Are you ready for yet another brief history lesson? History is important because the mistakes, hatreds and prejudices of the past will ever emerge anew, albeit in different forms. This time I speak about the rise of nationalism in Germany and how that led to Nazism and their horrible attempts to cleanse Germany of Jews, Gypsies and others to create a pure Aryan race.
Of course, there's no one definition of nationalism. A nation is not a state. A nation is not simply an ethnic group, although many would like to make it so. It seems that a nation is defined as a group of people who view themselves as united. So in the United States, we have always struggled with what it means to be a nation. We have continued to this very day with a healthy tension between the rights of individual states and the control of the federal government.
But back to Germany in the late 19th century. Until 1871 Germany was nothing but a fragmented patchwork of states of all kinds and sizes. It had been so since the 16th century reformation. Some were called kingdoms. Others were called duchies. Yet others were city states. There were Prussians, Saxons, Bavarians, Austrians and Hungarians. The two most powerful nations dominated by German-speaking aristocrats were the Kingdom of Prussia and the Austrian Empire. The Austrians had many ethnic groups. German-speaking people had no absolute numerical majority. In 1867 the Austrian House of Hapsburg agreed to share power with the central European Kingdom of Hungary, forming the Austro-Hungarian Empire, the second largest in Europe, after Russia.
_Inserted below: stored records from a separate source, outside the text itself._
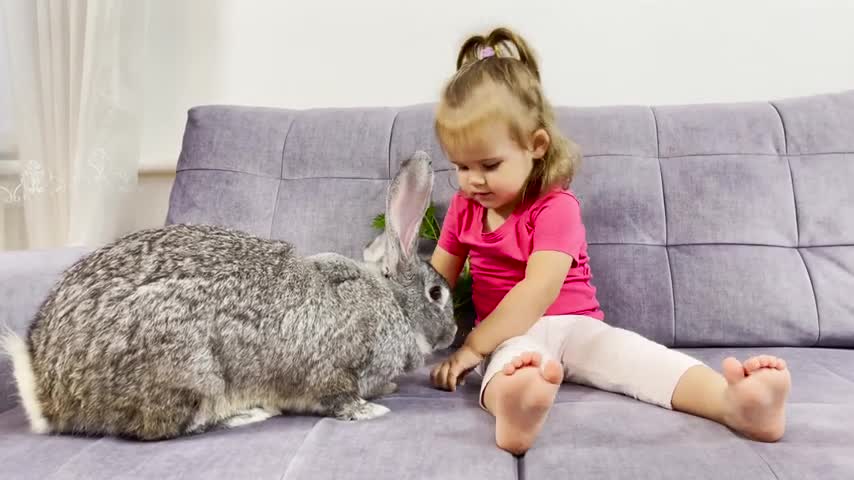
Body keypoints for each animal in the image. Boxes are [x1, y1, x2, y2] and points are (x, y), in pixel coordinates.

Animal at [3, 150, 458, 438]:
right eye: (436, 293)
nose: (453, 334)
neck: (391, 303)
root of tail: (48, 393)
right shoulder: (334, 369)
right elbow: (338, 399)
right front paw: (371, 410)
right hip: (190, 374)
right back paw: (247, 414)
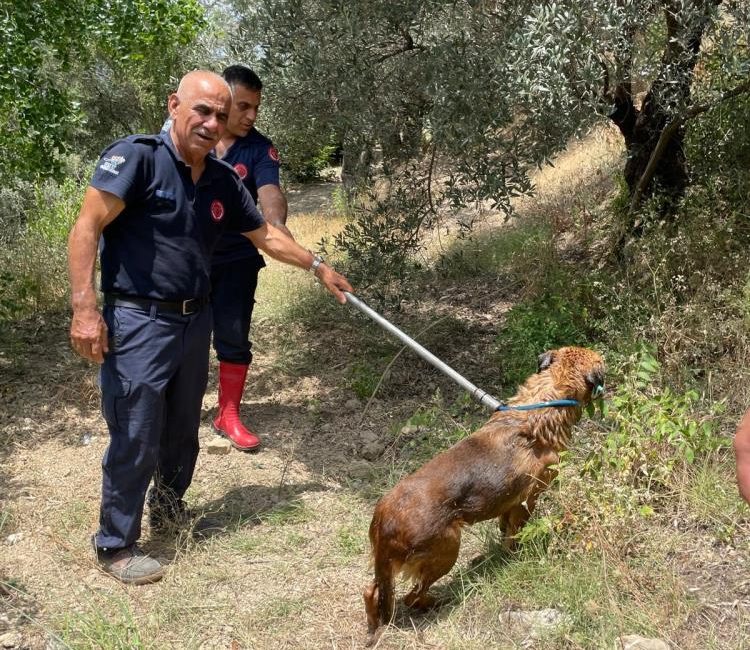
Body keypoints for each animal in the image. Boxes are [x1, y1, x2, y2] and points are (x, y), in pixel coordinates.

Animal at [364, 346, 604, 640]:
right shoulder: (526, 501)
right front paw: (514, 556)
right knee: (413, 596)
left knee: (371, 591)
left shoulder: (508, 505)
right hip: (447, 549)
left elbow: (504, 529)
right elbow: (515, 535)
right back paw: (437, 602)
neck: (543, 404)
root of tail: (384, 521)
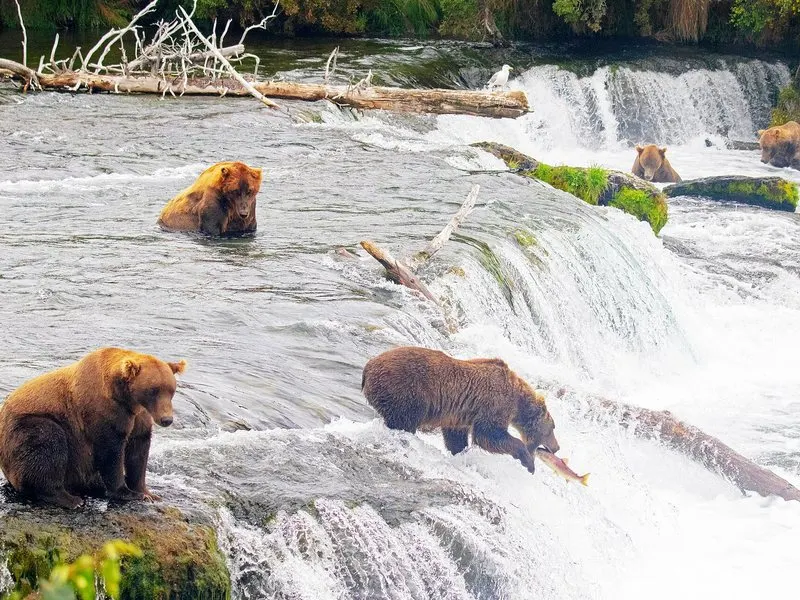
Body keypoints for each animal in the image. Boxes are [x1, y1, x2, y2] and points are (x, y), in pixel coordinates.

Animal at [0, 348, 186, 509]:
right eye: (153, 390)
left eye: (171, 390)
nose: (167, 419)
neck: (128, 399)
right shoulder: (103, 411)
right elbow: (111, 451)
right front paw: (126, 492)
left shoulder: (139, 417)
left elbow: (138, 451)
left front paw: (147, 493)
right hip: (29, 427)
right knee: (48, 444)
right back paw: (70, 499)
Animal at [361, 346, 559, 474]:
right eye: (552, 428)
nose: (556, 447)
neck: (518, 402)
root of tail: (368, 367)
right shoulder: (495, 403)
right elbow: (488, 434)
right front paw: (528, 462)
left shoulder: (460, 415)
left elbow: (456, 436)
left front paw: (461, 453)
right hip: (406, 390)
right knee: (403, 421)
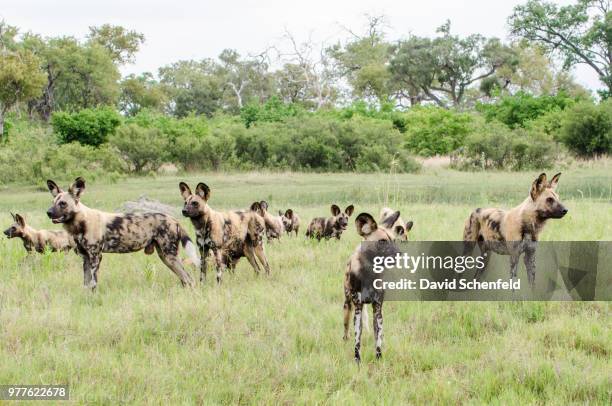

Not to be outdone, the Kingdom of Prussia under Prince Wilhelm Frederick and his Chancellor or Prime Minister Otto von Bismarck created the Second Reich—Hitler later formed the Third Reich. Wilhelm was declared German Emperor. The emperor was president of the new federation, with a bunch of other dukes and principalities sharing in the rule of the new nation.
I won't go into all the complicated politics, jealousies, tensions, attempted assassinations and revolutions that ultimately led to the horrors of World War I. The only point I wish to make is that Bismarck's new empire was a disappointment to those who longed for a unified Germany. The Second Reich did not include Austria.
In the imagination of these pan-Germans, there was no room for Jews. They were not part of the Aryan race, but rather a rootless, desert people who exploited true Germans. They had no right to be called Germans.
Anti-Semitism was strong across Europe and particularly in Germany and France. By the time of Bismarck, over sixty years before Adolph Hitler became Chancellor of Germany, the idea of a German race, the Aryans, dominated the imaginations of millions. Hitler did not create anti-Semitism. He exploited it to his own ends as he formed a truly German-Aryan nation that included Austria.